The best validated science linking diet and skin is in acne. We now know that the insulin like growth factor found in High GI (junk) foods play a role in acne by acting on the sebocytes (i.e. your oil producing skin cells) and causing inflammation. Foods such as white bread, white juice and soft drinks are usually high GI. Reducing consumption of these foods and turning to whole grain alternatives may reduce the inflammation seen in acne. We also know that a by-product of low GI diet aids in reducing weight which is helpful in most skin conditions, especially psoriasis.

I’m also very much in favour of antioxidant rich foods for reducing inflammation in your skin. I subscribe to a very high antioxidant diet myself with plenty of vitamin C and E containing foods (carrots, oranges, mangoes, berries and nuts) . Antioxidants mop up free radicals which are involved in ageing of the skin. There’s also some evidence about the benefits of fish oil and omega-3s for skin moisturising so I always suggest eating salmon 3 times a week.

3. When would you refer a patient to see a dietitian?

I think patients with psoriasis who have high BMI would benefit from seeing a dietitian because we know that reducing weight can greatly improve that condition. Teenagers who have developed acne could also benefit.

4. What is one ingredient you love to cook with and why?

Chilli! It’s my favourite ingredient – I add it to eggs, salad at lunch and to my dinner. I’ve also got four different types growing in my backyard – I love it, even though it’s terrible for my rosacea! It’s a powerful antioxidant. I always choose the chilli option on the menu. I also love cooking with salmon – it’s full of omega 3s and I probably have it every second day.

Dr Rudd is a Consultant Dermatologist working in private practice and at The Skin and Cancer Foundation. She completed her medical training at Monash University, Melbourne, before embarking on her resident years at The Royal Melbourne Hospital.

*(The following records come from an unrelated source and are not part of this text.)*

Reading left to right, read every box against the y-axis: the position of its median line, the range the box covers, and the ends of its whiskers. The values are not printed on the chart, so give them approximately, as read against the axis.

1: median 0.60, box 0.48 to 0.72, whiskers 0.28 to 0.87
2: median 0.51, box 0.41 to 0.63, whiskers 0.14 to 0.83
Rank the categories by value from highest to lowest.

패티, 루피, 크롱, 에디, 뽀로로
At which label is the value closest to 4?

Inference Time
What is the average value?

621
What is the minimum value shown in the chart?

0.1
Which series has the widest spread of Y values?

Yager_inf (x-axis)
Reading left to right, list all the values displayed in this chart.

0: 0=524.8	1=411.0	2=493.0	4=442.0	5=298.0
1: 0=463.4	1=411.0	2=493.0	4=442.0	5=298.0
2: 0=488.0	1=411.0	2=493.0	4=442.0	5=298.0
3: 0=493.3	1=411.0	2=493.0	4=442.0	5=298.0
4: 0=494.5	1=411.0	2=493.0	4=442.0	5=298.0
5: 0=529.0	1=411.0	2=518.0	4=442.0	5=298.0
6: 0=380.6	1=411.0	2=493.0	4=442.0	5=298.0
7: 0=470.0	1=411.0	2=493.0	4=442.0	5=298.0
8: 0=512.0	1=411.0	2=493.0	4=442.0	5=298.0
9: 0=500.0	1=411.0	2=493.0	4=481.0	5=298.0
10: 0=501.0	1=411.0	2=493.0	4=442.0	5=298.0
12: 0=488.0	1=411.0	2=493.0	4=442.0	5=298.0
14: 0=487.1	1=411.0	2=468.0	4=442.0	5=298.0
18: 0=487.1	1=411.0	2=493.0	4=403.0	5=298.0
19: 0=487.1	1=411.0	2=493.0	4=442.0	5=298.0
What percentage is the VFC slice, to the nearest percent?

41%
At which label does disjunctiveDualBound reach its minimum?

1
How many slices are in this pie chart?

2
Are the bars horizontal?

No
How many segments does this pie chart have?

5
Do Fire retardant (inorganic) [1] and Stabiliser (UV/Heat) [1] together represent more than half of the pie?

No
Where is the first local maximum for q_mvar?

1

Her Dermatology training has been in Melbourne, working at all the major Melbourne public hospitals. She also spent a year training in general and surgical dermatology in the United Kingdom. She has been published in The Australasian Journal of Dermatology as well as international dermatology journals. Aside from general dermatology, she has special interests in the areas laser and cosmetic procedures, skin cancer and dermatologic surgery and paediatric dermatology.